• EXTRACT
When should you assess stability? So, basically the... One needs to consider whether the structure has changed. And if it's changed for the worse, then you probably do need to assess the building. Or the other alternative, if the load has changed and increased. And only then you need to do calculations and gain understanding. And again, it's where that feeling of risk and the consequence is significant. In terms of methods of failure, these are the standard drawings of the masonry design codes. There are basically two methods of failure. One is parallel to bed joints, and one is perpendicular to the bed joints. These are for all supported on the two edges. Obviously, with ruinous walls, we tend to be dealing with walls only supported at the base or at one side, and therefore the spans are effectively halved for what applies.
These are based on slender walls in accordance with the current standards. So, for a 100-millimeter thick wall, these give a slenderness ratio between 24 to 27. And if we think of a 600-millimeter thick rubble core wall with the same sort of heights involved, it would give a slenderness ratio between 4 and 4.5. If you want to get a more realistic, slenderness ratio, you'd need a massive, ginormous test rig to build a test wall, kind of in the region of 14 to 16 meters, which is unrealistic. The earlier [26:53 inaudible] tended to give guidance that a slenderness ratio of 12 was the maximum, which gave about, for a 600-millimeter wall, about 7.2 meters high. So, greater than a domestic house. It should also be noticed, as we've gone to the [27:11 inaudible] with walls that are mainly subject to lateral loads such as [27:15 inaudible] walls, there is no absolute limit as there was in the earlier [27:19 inaudible], but capacity understandably does reduce as you're becoming very slender.
So, if we consider failure parallel to the bed joints on an ashlar, or a 600-millimeter wall with a central core, the alignment of stones varies along the length, and there are some instances where you could perceive an area of weakness. But it's also important to remember that just behind that, the rubble will have a different alignment, and therefore the weakness will vary. And then, if we consider the failure, failure in kind of absolute terms of ruins, not failure of your plaster finishes or anything else, only occurs when the center of the wall goes pretty much almost to the face of the wall, with some local crushing occurring at this point. So, either the foundation is softened on one side, causing rotation with the centroid, then beyond the face of the wall, or there's a vehicle impact, or a gust of wind with significant sufficient duration, i.e. kinetic energy to activate the mass, lift the centroid up to rotate it to this point of no return. Otherwise it just rocks back into position.

• PROBLEM 1
In the talk on masonry wall stability, what slenderness ratio range does a 600-millimeter thick rubble core wall give?
• PROBLEM 2
Can you extend the talk on masonry wall stability past its final sentence, keeping the same spoken style?

• RECORDED INFORMATION
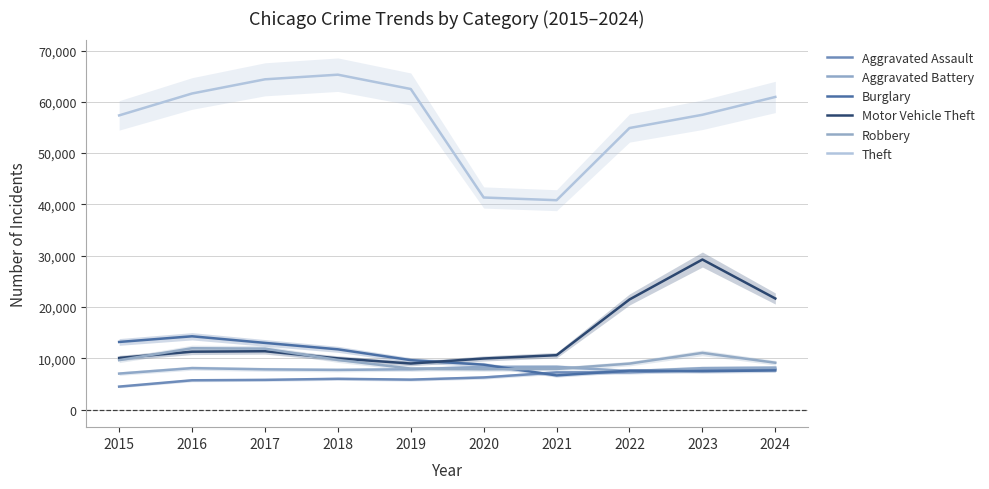

What is the value of the Robbery point at the 2nd from the left?

11960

• EXPECTED OUTPUT 1
Between 4 and 4.5.

• EXPECTED OUTPUT 2
And the signs of vulnerability to this type of failure, horizontal cracking, or signs of horizontal cracking in bed joints, and on the opposite face a horizontal crushing of the mortar and/or the units. In terms of failure perpendicular to the bed joint, I've used the same piece just stretched out to show a plan of a rubble wall. Again, it depends on the alignment which is here, but probably if you've got [29:24 inaudible] facing, it will have a staggered joint. The strength of the mortar in the facings and the core may vary slightly to be stronger on the facing, and failure, in terms of the drawing we looked at earlier, is this rotational failure. But, in terms of a ruinous wall, is this actually a failure? Does it matter that it's opened up this much? Or does one element just become a freestanding wall?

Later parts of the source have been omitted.